As expected, priming autobiographical memory retrieval with images of healthy food led to lower memory specificity than did priming with unhealthy food primes. However, this cannot be explained in terms of increased salience of restraint, or current dieting behaviour, as neither of these factors was related to memory specificity. It would appear that the influence of restraint and dieting on memory specificity might be dependent upon cue salience. The most plausible explanation for the group difference in specificity is that unhealthy images might have led to an increase in positive affect relative to healthy images, which in turn led to greater memory specificity. The current findings suggest that priming might be a useful method of examining changes in memory retrieval that are related to eating behaviour.
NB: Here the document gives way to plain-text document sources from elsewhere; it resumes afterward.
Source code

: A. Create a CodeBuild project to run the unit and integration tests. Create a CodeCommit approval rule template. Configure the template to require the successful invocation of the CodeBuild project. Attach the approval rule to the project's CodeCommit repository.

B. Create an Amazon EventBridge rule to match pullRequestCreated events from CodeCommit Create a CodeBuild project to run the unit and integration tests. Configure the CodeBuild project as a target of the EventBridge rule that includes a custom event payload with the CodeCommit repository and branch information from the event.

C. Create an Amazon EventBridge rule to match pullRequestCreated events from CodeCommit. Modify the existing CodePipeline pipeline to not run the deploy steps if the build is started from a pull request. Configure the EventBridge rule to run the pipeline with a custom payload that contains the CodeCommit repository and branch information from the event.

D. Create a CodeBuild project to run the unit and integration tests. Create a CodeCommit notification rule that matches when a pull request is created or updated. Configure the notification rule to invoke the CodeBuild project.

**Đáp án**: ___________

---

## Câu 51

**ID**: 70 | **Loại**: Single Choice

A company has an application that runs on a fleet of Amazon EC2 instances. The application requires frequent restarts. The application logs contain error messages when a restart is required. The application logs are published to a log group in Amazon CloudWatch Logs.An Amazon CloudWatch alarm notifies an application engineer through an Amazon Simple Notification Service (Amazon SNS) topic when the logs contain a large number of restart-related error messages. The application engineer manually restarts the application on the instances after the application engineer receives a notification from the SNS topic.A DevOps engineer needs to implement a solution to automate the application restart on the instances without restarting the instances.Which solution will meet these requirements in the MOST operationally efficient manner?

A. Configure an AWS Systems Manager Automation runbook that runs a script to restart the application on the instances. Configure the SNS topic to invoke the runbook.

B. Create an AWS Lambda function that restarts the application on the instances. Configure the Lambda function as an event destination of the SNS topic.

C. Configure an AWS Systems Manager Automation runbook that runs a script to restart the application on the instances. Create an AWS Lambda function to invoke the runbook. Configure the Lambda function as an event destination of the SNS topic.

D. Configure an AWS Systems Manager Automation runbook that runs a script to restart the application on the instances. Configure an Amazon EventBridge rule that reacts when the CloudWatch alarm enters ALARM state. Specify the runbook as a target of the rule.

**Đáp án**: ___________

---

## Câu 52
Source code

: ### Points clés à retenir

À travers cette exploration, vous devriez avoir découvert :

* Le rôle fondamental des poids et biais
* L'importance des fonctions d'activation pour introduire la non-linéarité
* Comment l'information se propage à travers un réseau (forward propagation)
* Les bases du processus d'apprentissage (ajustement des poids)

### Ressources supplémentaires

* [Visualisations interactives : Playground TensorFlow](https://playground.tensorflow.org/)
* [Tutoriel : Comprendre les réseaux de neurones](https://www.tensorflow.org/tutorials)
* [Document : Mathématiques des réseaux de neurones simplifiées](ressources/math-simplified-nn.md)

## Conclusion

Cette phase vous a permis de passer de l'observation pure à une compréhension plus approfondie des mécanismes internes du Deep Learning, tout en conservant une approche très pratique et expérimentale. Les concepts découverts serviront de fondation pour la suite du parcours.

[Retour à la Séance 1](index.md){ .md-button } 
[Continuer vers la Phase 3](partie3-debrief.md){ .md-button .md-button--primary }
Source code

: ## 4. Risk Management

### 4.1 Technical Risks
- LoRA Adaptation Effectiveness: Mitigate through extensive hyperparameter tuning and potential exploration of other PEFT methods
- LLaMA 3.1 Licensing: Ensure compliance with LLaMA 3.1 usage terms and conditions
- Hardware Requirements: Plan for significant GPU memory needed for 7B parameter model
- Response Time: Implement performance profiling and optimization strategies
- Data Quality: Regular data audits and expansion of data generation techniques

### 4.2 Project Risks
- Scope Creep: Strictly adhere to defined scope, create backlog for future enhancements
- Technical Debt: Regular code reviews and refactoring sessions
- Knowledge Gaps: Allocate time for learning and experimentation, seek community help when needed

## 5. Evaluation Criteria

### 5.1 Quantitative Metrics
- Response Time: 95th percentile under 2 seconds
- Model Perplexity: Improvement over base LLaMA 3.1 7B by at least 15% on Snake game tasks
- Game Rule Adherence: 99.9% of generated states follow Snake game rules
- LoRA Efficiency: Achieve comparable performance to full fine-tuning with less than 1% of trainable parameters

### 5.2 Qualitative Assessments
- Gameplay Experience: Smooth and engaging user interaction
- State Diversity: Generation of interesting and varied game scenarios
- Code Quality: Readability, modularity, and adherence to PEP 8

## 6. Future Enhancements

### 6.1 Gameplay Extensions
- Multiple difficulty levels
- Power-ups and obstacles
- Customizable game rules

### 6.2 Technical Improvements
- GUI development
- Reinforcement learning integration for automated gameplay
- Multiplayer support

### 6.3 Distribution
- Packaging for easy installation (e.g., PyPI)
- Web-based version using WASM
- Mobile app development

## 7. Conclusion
What is already known on this subject?

Dieting and dietary restraint are associated with reduced memory specificity, possibly due to reduced cognitive resources associated with restraint. Healthy food images have been shown to increase the salience of restraint. Therefore, priming word cues with healthy food images should lead to poorer memory specificity.

What this study adds?

We aimed to provide novel evidence regarding the relationship between dietary restraint and autobiographical memory. We examined if priming restraint using images of healthy food reduced the number of specific memories recalled. In line with our expectations, participants who were primed with healthy images retrieved fewer specific memories. However, our results cannot be explained by restraint, as neither restraint nor dieting behaviour was linked to memory specificity. A plausible explanation for our findings is that unhealthy images may have led to an increase in positive affect, which in turn may have increased memory specificity. Our data suggest that the link between restraint and memory specificity is not robust. Further research is required to determine the conditions under which dietary restraint impairs memory specificity. For example, it might be a preoccupation with thoughts about dieting and weight that lead to reduced memory specificity rather than restraint alone.